Casey Riddell has used Macs, Windows and Solaris workstations with business-critical applications for the last six months.
“I have a Citrix server for the Macs to get all of their needed applications such as [enterprise resource planning] and proprietary applications [from Windows],” says Riddell, network systems administrator for Anchor Group, an apparel manufacturer in Sacramento, Calif.
Riddell uses the Mapics ERP application with Windows and Macintosh clients. He explains that even though he has not always been a fan of Macs in his network, he is softening with the advent of Mac OS X.
“Recently with Apple’s OS X, I have completely changed my stance, and I am seriously considering the new XServe servers for a few minor Web projects,” Riddell says.
Back-up tools and applications aside, the management tools Apple offers for managing Macs in heterogeneous environments have been limited. However, IT managers now can rely on familiar command-line utilities and applications such as FTP, which lets IT managers transfer files, patches or applications from one machine to another.
Growing security
Mac OS X also supports Remote Login, a command-line utility that uses a Telnet connection or Secure Shell (SSH) for authentication and lets IT managers log on to a workstation or server as if it were a local machine. The SSH utility, which incorporates Secure Sockets Layer, also lets them distribute Unix scripts or run Apple’s NetBoot or Network Install to remotely boot PCs or distribute software to client workstations.

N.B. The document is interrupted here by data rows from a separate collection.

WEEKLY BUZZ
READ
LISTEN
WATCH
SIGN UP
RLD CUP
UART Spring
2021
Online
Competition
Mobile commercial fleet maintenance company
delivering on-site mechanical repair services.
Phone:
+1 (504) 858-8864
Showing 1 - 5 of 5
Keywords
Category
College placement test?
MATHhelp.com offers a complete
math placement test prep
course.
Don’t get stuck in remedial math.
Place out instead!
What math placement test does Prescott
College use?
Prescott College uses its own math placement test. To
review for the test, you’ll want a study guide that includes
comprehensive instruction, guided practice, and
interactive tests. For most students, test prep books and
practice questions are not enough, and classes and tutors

For authentication and encryption, Mac OS X supports Windows Active directory and uses Windows password authentication, and Kerberos, letting IT managers securely manage remote Mac desktops as clients on Windows networks. In addition, Apple recently added a journaling file system to Mac OS X, which allows larger file sizes and increases in performance.
The possibilities for management don’t stop with file transfer and identity management, Apple says. Mac OS X supports IPv6, IP Security and SNMP, letting applications that use those protocols potentially support Macs.

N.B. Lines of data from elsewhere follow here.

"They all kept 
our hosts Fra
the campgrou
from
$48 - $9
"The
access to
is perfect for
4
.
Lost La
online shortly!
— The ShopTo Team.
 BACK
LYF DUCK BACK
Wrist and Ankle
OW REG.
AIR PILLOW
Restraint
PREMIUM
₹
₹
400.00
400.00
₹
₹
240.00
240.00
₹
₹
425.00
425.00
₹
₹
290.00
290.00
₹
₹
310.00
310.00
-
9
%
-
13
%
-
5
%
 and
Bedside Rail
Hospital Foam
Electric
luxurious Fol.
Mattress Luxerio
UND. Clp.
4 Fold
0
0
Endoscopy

“You send out the SNMP traps for anything you want to monitor, [gather information in], so you don’t have to live in front of the console,” Moffitt Center’s Bratt says.
Hewlett-Packard is among the first vendors to embrace the new Mac OS. The company’s SNMP-based OpenView network, systems and storage management includes support for Macintosh servers and clients.
As for IT managers using Apple boxes to manage Windows, NetWare, Linux or Unix servers and workstations, the company says it’s not going to happen. Apple has no plans to include that type of management in its products; instead, a spokesman says, the company will rely on third-party vendors such as HP to support those capabilities.